#### SOURCE MATERIAL
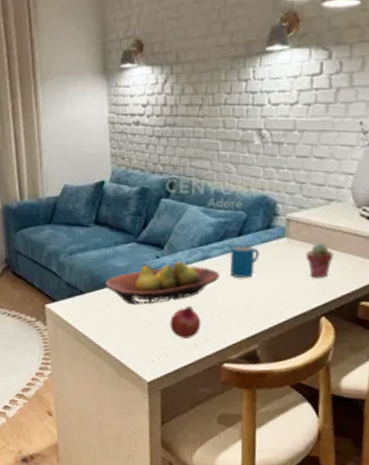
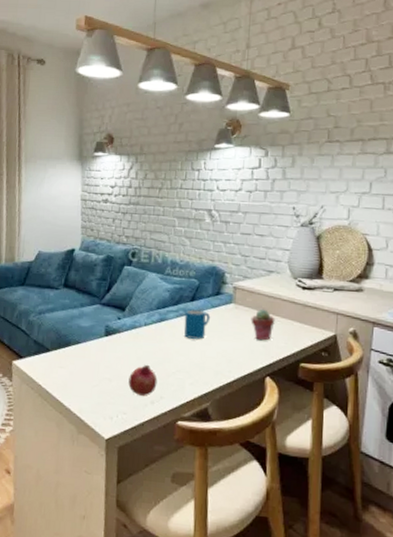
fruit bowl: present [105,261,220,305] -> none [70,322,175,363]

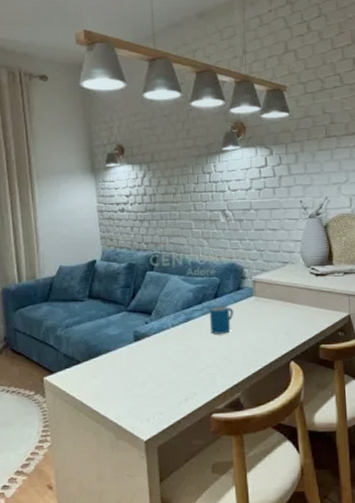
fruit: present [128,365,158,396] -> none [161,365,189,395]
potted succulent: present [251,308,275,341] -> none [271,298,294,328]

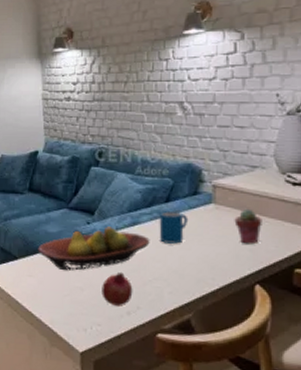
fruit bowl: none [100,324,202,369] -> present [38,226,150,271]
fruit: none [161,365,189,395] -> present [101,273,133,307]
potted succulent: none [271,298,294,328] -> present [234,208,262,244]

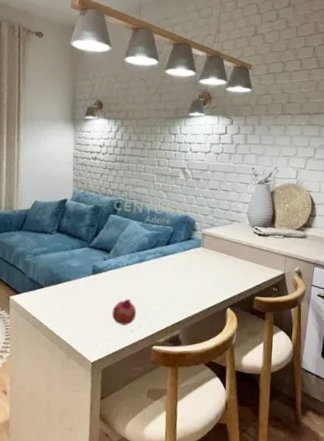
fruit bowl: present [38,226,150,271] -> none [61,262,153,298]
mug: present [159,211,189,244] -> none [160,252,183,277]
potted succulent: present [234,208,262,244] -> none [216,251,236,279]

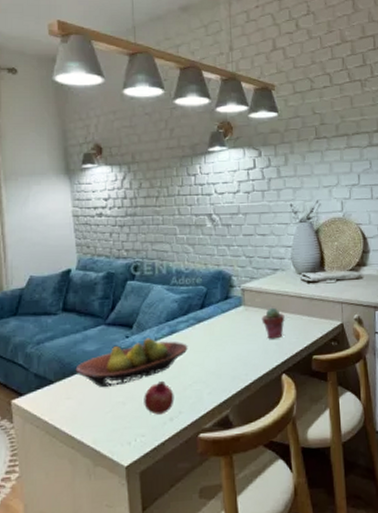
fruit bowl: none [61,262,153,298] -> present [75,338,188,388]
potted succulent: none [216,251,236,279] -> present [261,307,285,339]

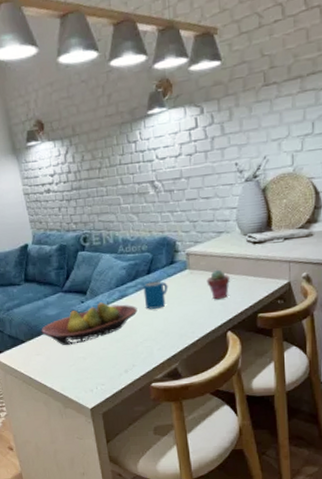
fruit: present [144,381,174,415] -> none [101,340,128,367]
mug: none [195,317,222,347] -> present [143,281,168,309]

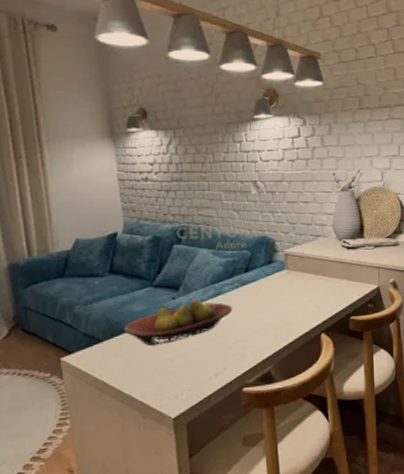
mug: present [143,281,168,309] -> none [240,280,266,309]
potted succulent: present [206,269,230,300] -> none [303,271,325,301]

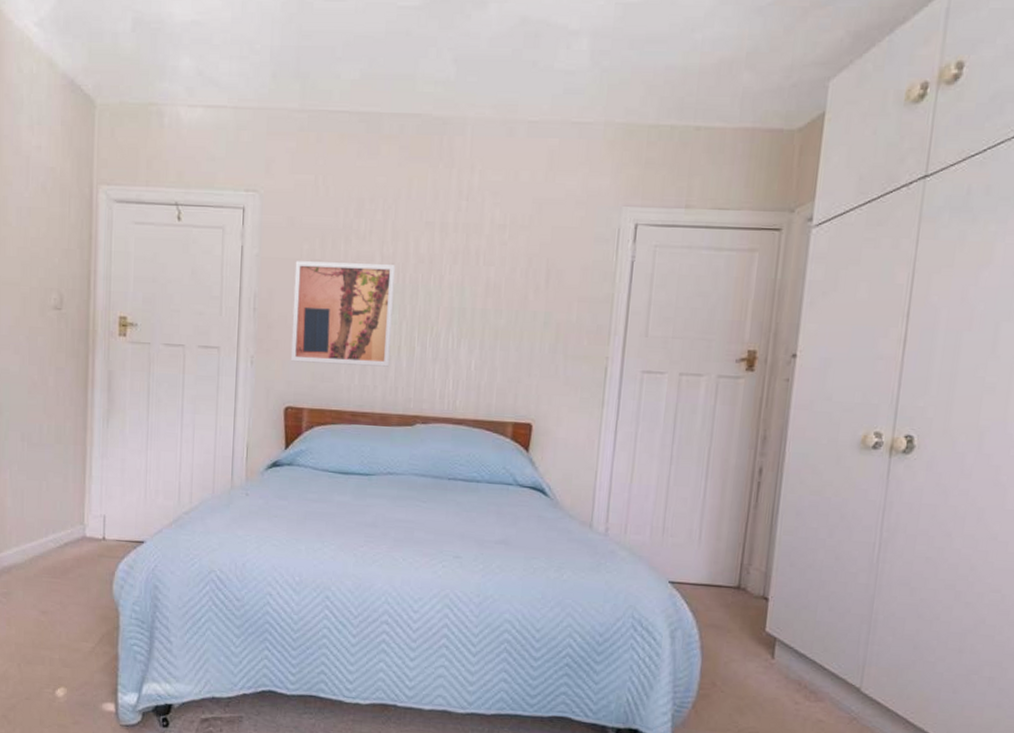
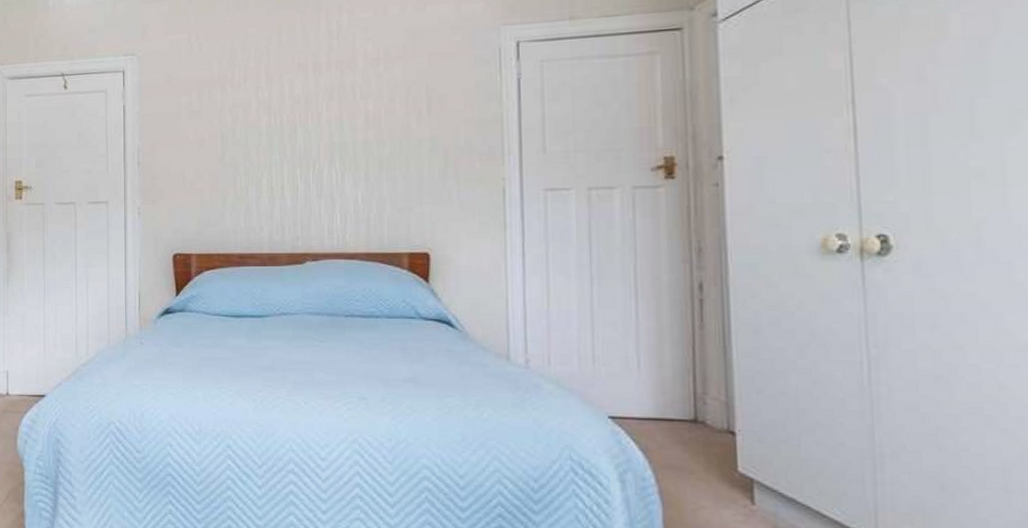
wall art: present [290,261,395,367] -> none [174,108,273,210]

#### INSTRUCTIONS TO FOLLOW
The line holding "fruit: none [161,365,189,395]" starts the copy and the line holding "potted succulent: none [216,251,236,279]" ends it. Repeat those two lines above and all between them exactly, leaving out pictures.

#### RESULT OF THIS EXERCISE
fruit: none [161,365,189,395] -> present [101,273,133,307]
potted succulent: none [271,298,294,328] -> present [234,208,262,244]

fruit bowl: present [38,226,150,271] -> none [61,262,153,298]
mug: present [159,211,189,244] -> none [160,252,183,277]
potted succulent: present [234,208,262,244] -> none [216,251,236,279]

fruit bowl: none [61,262,153,298] -> present [75,338,188,388]
potted succulent: none [216,251,236,279] -> present [261,307,285,339]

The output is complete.